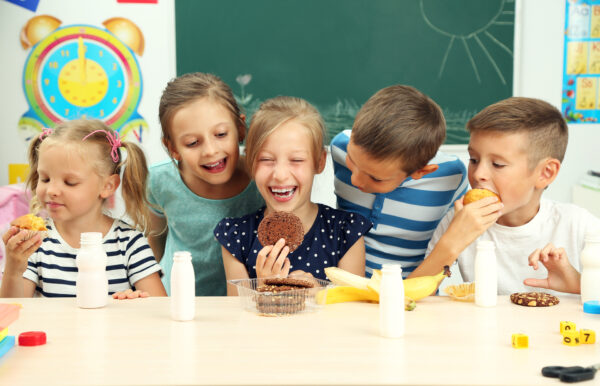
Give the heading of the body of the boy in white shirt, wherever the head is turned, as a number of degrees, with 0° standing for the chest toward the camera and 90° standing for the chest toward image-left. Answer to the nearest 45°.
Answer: approximately 45°

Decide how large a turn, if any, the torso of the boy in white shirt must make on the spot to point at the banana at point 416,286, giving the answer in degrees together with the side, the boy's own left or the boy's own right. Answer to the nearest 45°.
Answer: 0° — they already face it

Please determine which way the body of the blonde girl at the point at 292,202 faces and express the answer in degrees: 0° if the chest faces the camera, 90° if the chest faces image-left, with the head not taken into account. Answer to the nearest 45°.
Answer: approximately 0°

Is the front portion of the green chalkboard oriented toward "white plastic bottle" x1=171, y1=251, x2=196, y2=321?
yes
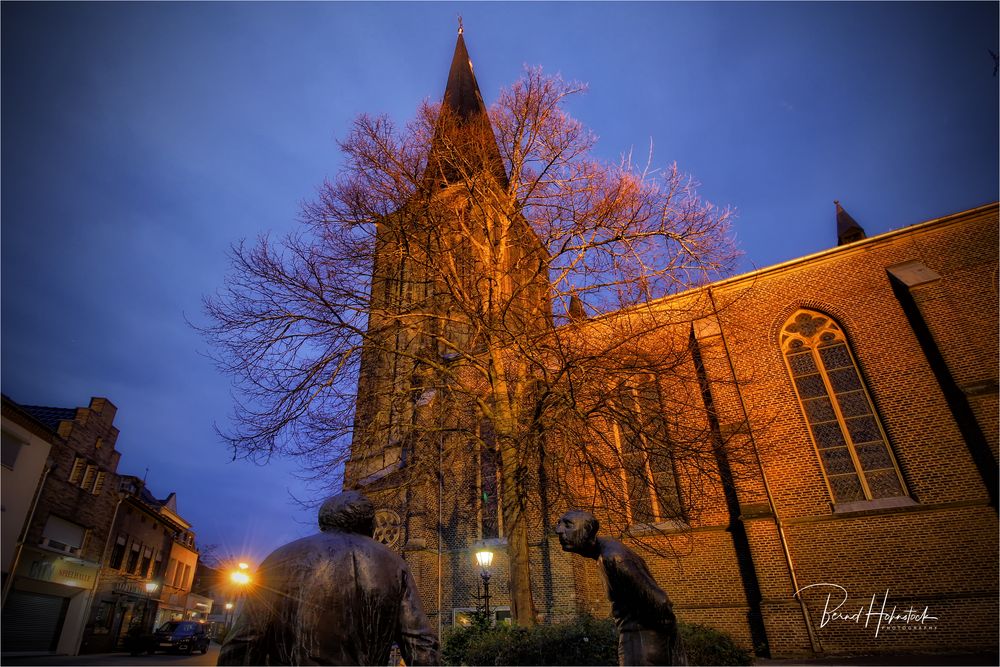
========
Try it: Can you change "chalkboard" to "blackboard" throughout all the items above and give them again with nothing else altered, leaving out the pictures?

Solved exercise:
Give the heading of the body of the boy in white shirt, wherever the head is turned, as a number of degrees, with 0° standing for the chest toward the camera and 90° standing for the chest toward image-left. Answer to the nearest 45°.
Answer: approximately 45°

Decide how large a turn, if any, the torso of the boy in white shirt must make on the spot to point at the banana at point 416,286, giving the answer in degrees together with the side, the boy's own left or the boy's own right. Answer to the nearest 45°.
Answer: 0° — they already face it

Please determine which way the body of the blonde girl at the point at 292,202 faces and express the answer in degrees: 0° if the chest faces the camera, 90° if the chest faces image-left, with the head not taken into account. Answer to the nearest 45°.
Answer: approximately 0°

Is the front portion of the green blackboard oriented toward "white plastic bottle" x1=171, y1=251, x2=196, y2=321?
yes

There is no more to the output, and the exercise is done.